Examples: board = [["A","B","C","E"],["S","F","C","S"],["A","D","E","E"]], word = "ABCCED"

Output: True


Approach: Using DFS


This is an advanced problem. This problem uses DFS approach along with backtracking. (The Fact that the visited is marked as True before getting into recursion inside the function and again marking it as False if we have not gotten the answer is the reason why this problem is a backtracking problem.)


Algorithm:


1. You have to try each location in the board is as a strating point. So 2d loop at the start is necessary.


2. We start from each character, and try to move in each possible direction until we can match the complete word. We use DFS for this.


3. When we know that we have seen the complete word, we mark found in global variable, and return True from main function.


4. Note that you cannot mark same location more than once so, we have to use visited 2d array to mark it as visited.

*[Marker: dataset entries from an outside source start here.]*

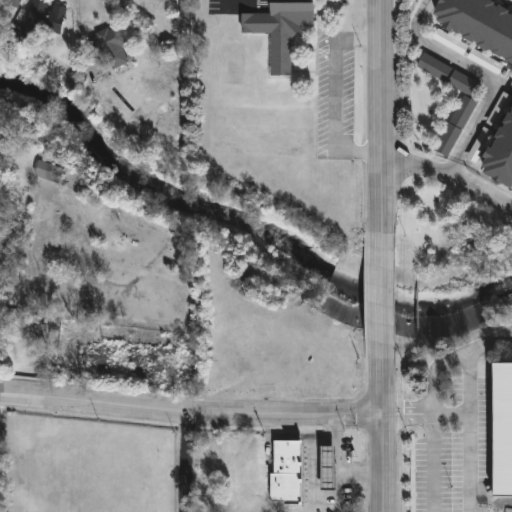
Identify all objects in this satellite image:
building: (12, 3)
building: (187, 7)
building: (41, 20)
building: (40, 21)
building: (281, 29)
building: (286, 31)
road: (81, 33)
building: (450, 42)
building: (111, 46)
building: (110, 47)
building: (485, 61)
building: (485, 63)
building: (485, 64)
building: (434, 67)
road: (474, 71)
building: (464, 84)
road: (335, 94)
road: (381, 116)
building: (455, 126)
road: (452, 167)
building: (48, 172)
building: (49, 172)
road: (447, 177)
road: (381, 272)
road: (434, 373)
road: (380, 411)
road: (450, 411)
road: (189, 415)
road: (468, 431)
building: (502, 438)
building: (502, 438)
road: (432, 461)
road: (185, 463)
building: (327, 467)
building: (327, 469)
building: (285, 472)
building: (287, 472)
road: (317, 495)
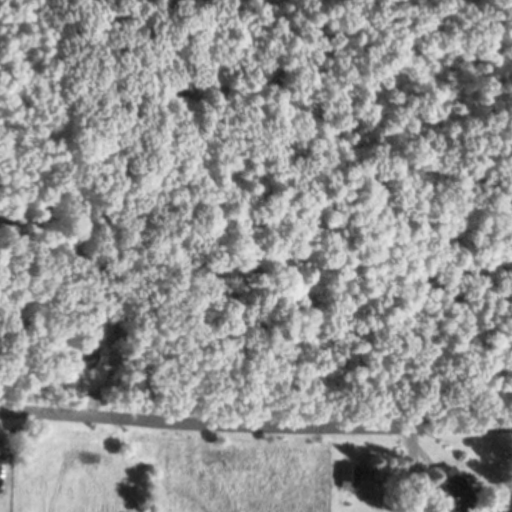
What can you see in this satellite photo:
road: (255, 427)
building: (349, 480)
building: (455, 492)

5. At times we may have gone in a wrong path and due to this we would have mark some locations useless as visited, we have unvisit them, if we see that id haven't lead to the answer. This is why this problem is backtracking + DFS.


C++ Implementation:

bool exist(vector<vector<char>>& board, string word) {
    for (unsigned int i = 0; i < board.size(); i++) 
        for (unsigned int j = 0; j < board[0].size(); j++) 
            if (dfs(board, i, j, word))
                return true;
    return false;
}

bool dfs(vector<vector<char>>& board, int i, int j, string& word) {
    if (!word.size())
        return true;
    if (i<0 || i>=board.size() || j<0 || j>=board[0].size() || board[i][j] != word[0])  
        return false;
    char c = board[i][j];
    board[i][j] = '*';
    string s = word.substr(1);
    bool ret = dfs(board, i-1, j, s) || dfs(board, i+1, j, s) || dfs(board, i, j-1, s) || dfs(board, i, j+1, s);
    board[i][j] = c;
    return ret;
}


Python Implementation:

class Solution:
    def exist(self, board, word):
        m = len(board)
        n = len(board[0])
        visited = [[False for _ in range(n)] for _ in range(m)]
        for i in range(m):
            for j in range(n):
                if board[i][j] == word[0]:
                    if self.valid(board, word, i, j, m, n, visited, 0):
                        return True
        
        return False
    def valid(self, board, word, i, j, m, n, visited, pos):
        if len(word) == pos:
            return True
        if i < 0 or i == m or j < 0 or j == n or visited[i][j] or word[pos] != board[i][j]:
            return False
        visited[i][j] = True
        res = self.valid(board, word, i, j + 1, m, n, visited, pos + 1)\
 or self.valid(board, word, i, j - 1, m, n, visited,pos + 1) or \
self.valid(board, word, i + 1, j, m, n, visited, pos + 1)\
 or self.valid(board, word, i - 1, j, m, n, visited, pos + 1)
        visited[i][j] = False
        return res
ob1 = Solution()
print(ob1.exist([["A","B","C","E"],["S","F","C","S"],["A","D","E","E"]], word = "ABCCED"))

Time Complexity: O(N * 3 ^ L). N is total number of cells in the board. L is the length of the word. 3 power because, we will have three sides to expand each time.

Space Complexity: O(m * n), because in worst case, the whold word length stack space would be used.

With this article at Logicmojo, you must have the complete idea of solving Word Search Board problem.